Счетчики






Яндекс.Метрика

Заключение

Вопрос о том, кто был Шекспир, повторяю, не вопрос праздного любопытства, способный интриговать только исторических кумушек. Это — вопрос о полном понимании глубочайших произведений человеческого духа и о полном художественном восприятии прекраснейших образов, созданных «лучшей головою вселенной».

Историк, подходящий к мировым событиям действительно исторически и научно, может интересоваться тем, кто был романтическая «Железная маска», Дмитрий I или старец Федор Кузьмич, только в исключительных случаях для выяснения тех или иных частичных явлений. Но мы, читатели Пушкина, многое воспринимали в нем неточно и, следовательно, даже в эстетическом отношении неполно, пока П. Щеголев не подсказал нам, кто была его «затаенная любовь». Да и теперь еще многое в четком и объективном Пушкине остается только намеком, раз мы не знаем всех подробностей его собственной жизни и жизни его окружающих.

Что же говорить об отдаленном от нас тремя веками таком субъективном и автобиографичном писателе, как Шекспир, всего себя вложившем в свои произведения? Мы видели, как люди невольно опошляли, принижали эти величайшие произведения, данные им гением, только потому, что не знали, кем и при каких обстоятельствах они были написаны.

И мне хотелось рассказать жизнь и творчество Шекспира так, чтобы по крайней мере теперь, после открытий Данблона, можно было подойти к пониманию его произведений и восприятию их во всей их красоте, а также, чтобы ответить себе и на другой, не праздного любопытства, вопрос: как это могло случиться, что в рабочей и крестьянской России, в эпоху величайшей мировой революции, срывающей до основания старый мир, чтобы строить новый, готовой разрушать, отрицая, богатейшие ценности прошлого, чтобы переплавлять их в новые высшие ценности, «потрясающий копьем» поэт, живший триста лет тому назад в далекой и чуждой стране, оказался созвучным по духу современному мятежному зрителю настолько, что занял почетное место в новом революционном репертуаре театров, ставших впервые народными?

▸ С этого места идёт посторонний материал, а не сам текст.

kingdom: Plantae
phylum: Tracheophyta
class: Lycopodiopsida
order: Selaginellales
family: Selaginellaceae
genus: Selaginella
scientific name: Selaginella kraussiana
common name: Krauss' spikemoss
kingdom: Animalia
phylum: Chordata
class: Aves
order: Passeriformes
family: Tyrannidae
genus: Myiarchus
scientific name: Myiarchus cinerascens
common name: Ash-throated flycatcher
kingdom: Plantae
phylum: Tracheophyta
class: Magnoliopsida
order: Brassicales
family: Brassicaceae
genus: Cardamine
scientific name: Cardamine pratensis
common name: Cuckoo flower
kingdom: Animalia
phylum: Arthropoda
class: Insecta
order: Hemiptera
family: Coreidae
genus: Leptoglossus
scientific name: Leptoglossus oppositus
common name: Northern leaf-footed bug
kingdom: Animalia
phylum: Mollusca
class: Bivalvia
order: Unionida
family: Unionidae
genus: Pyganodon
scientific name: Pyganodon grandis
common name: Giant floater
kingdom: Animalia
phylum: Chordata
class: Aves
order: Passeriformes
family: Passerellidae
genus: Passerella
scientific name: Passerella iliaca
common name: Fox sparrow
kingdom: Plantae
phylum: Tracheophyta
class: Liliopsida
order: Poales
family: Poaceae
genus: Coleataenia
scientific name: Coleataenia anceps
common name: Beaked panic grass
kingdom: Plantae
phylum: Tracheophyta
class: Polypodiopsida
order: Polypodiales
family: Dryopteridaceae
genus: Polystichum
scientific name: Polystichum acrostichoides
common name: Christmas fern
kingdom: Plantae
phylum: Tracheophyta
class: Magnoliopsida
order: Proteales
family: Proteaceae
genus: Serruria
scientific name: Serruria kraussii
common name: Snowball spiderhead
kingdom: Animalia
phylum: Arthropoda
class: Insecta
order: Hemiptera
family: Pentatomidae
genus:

Мне трудно было сделать это — рассказать эту жизнь с того яркостью, которая могла бы помочь читателю вполне почувствовать и пережить ее, — не только потому, что, отрезанный так далеко от источников, я не мог сам ответить себе на много вопросов, но главным образом потому, что в своем изложении мне приходилось тут же делать попытки толкования произведений Шекспира в свете новых знаний его биографии, и попутно же преодолевать так глубоко вкоренившийся предрассудок об авторстве неграмотного стрэтфордского ростовщика, уделяя этой отвратительной личности более места, чем то, на какое она имела бы право даже в силу исторически сложившегося недоразумения.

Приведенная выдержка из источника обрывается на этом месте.